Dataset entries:
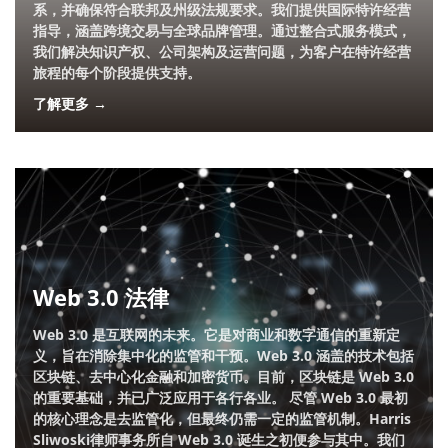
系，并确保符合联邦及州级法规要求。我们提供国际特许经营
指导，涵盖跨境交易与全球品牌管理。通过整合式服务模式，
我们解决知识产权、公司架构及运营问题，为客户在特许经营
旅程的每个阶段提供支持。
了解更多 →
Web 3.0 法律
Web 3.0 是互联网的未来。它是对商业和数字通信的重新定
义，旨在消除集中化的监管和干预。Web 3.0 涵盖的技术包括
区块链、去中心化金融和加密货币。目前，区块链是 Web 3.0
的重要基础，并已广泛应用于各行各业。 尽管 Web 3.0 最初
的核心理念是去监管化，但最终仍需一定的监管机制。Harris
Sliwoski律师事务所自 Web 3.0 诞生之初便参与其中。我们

---

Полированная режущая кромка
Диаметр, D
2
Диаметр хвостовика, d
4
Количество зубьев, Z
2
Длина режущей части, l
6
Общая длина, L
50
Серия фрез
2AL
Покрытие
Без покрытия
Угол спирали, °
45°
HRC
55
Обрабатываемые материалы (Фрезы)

WHAT YOU ARE ASKED TO DO: Return exactly the lines above from the line that has "系，并确保符合联邦及州级法规要求。我们提供国际特许经营" through the line that has "Sliwoski律师事务所自 Web 3.0 诞生之初便参与其中。我们", inclusive, and nothing else.

YOUR RESPONSE:
系，并确保符合联邦及州级法规要求。我们提供国际特许经营
指导，涵盖跨境交易与全球品牌管理。通过整合式服务模式，
我们解决知识产权、公司架构及运营问题，为客户在特许经营
旅程的每个阶段提供支持。
了解更多 →
Web 3.0 法律
Web 3.0 是互联网的未来。它是对商业和数字通信的重新定
义，旨在消除集中化的监管和干预。Web 3.0 涵盖的技术包括
区块链、去中心化金融和加密货币。目前，区块链是 Web 3.0
的重要基础，并已广泛应用于各行各业。 尽管 Web 3.0 最初
的核心理念是去监管化，但最终仍需一定的监管机制。Harris
Sliwoski律师事务所自 Web 3.0 诞生之初便参与其中。我们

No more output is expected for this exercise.